Mumbai Police today issued a lookout notice against former world billiards champion Michael Ferreira after he failed to appear before them in connection with the Rs 425-crore scam allegedly committed by a multi-level marketing firm QNet, in which he claimed to hold shares.
“The lookout notice was issued against Ferreira in connection with QNet case. We had summoned him for questioning three weeks ago but he did not turn up,” a senior police officer told PTI.
In the second week of December, the Economic Offences Wing of the city police, probing the QNet scam, had served summons to 75-year-old Ferreira, directing him to appear before them to quiz him about his association with the scam-hit company.
The EOW has arrested nine team leaders of the QNet so far for allegedly duping investors by offering to sell products like magnetic disks, herbal products and holiday schemes through fraudulent practices.
Binary pyramid biz model
QNet has also been accused of using the banned binary pyramid business model for their multi-level marketing schemes to entice investors. The accused have been charged with cheating and forgery under relevant sections of the Prize, Chits and Money Circulation Schemes (Banning) Act 1978.

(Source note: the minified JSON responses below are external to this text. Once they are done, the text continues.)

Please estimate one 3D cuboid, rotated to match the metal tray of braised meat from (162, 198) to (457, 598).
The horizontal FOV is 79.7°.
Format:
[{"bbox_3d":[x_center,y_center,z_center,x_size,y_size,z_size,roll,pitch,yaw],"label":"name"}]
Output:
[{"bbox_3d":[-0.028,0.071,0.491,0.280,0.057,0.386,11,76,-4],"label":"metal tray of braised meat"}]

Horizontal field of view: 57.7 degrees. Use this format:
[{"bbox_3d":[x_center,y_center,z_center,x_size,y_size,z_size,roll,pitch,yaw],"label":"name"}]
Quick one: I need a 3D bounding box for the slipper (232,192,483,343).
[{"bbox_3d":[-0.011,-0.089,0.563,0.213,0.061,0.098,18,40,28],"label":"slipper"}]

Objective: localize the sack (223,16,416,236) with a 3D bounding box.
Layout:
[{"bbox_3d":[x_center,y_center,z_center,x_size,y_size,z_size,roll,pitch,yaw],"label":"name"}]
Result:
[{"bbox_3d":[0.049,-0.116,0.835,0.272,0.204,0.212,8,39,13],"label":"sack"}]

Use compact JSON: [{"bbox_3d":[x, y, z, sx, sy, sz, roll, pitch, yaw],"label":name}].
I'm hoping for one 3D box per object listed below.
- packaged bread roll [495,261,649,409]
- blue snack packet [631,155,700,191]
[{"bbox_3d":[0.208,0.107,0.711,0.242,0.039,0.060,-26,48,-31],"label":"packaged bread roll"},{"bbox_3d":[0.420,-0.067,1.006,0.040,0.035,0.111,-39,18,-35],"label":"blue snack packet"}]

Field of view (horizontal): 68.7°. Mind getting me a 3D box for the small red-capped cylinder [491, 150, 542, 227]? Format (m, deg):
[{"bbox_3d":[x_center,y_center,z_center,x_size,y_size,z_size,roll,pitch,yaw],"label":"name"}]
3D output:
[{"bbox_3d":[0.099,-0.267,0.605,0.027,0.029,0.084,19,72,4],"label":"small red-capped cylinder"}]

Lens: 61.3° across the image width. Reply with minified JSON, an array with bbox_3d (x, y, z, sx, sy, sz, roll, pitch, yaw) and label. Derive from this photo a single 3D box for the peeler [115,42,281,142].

The lookout notice is a circular issued against a person when he/she is wanted by police either for questioning or for the purpose of arrest in any case.

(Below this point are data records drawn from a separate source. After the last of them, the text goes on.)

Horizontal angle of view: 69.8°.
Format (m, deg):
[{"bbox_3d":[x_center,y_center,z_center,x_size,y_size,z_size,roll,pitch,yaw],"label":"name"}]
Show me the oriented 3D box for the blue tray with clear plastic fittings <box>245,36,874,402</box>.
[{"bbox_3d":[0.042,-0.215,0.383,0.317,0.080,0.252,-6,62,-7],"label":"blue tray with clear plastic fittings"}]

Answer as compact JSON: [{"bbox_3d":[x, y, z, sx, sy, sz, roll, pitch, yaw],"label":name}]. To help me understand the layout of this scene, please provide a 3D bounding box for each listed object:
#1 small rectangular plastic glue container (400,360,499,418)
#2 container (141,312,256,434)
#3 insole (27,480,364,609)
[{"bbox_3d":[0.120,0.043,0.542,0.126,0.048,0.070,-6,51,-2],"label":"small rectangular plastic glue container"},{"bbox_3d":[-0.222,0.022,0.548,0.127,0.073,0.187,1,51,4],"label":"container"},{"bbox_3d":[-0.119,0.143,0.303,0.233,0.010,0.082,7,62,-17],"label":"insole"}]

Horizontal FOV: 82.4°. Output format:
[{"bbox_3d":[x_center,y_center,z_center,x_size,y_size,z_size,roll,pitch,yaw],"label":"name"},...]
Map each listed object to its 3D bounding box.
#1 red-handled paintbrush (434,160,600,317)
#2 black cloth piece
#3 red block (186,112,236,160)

It is circulated at all immigration checks at international borders (like International airports or sea ports) and as soon as the person is spotted, the authorities concerned are notified.
Ferreira, who was abroad on December 17, had said he would appear before the investigators as soon as he returns to India. He had also defended the controversial company.
Police today said they did not know if the Padma Bhushan awardee was back in Mumbai or still abroad.
The winner of the World Amateur Billiards Championship had also described as “outrageous, malicious and untruthful” the allegations against him of defrauding people through QNet.
"The company has a booklet of goods and service with offers to customers. Then where is the question of anyone defrauding anyone, leave alone me? Customers, who are interested in the products, can buy. If not, then no need to buy. I have not approached anyone and forced anyone,” he had said.
'No operational responsibility'
Explaining his association with QNet, Ferreira had said, “a good friend of mine from Hong Kong told me about the online company (which) wanted to open a franchise complying with local laws in India for the purpose of goods and service (it offers).
“They asked me to be a shareholder and I said yes. I saw it as a great business opportunity. I have no operational responsibility for setting up the company and I am just a shareholder.”
He had also sought to know how the company defrauded anybody. “How they (the company) defrauded anyone? Where is the question of defrauding, I just cannot understand this.
Please appreciate the fact that this is like any other company that has products at its disposal which it offers to customers. And if the customer chooses to buy, then where is the question of defrauding?”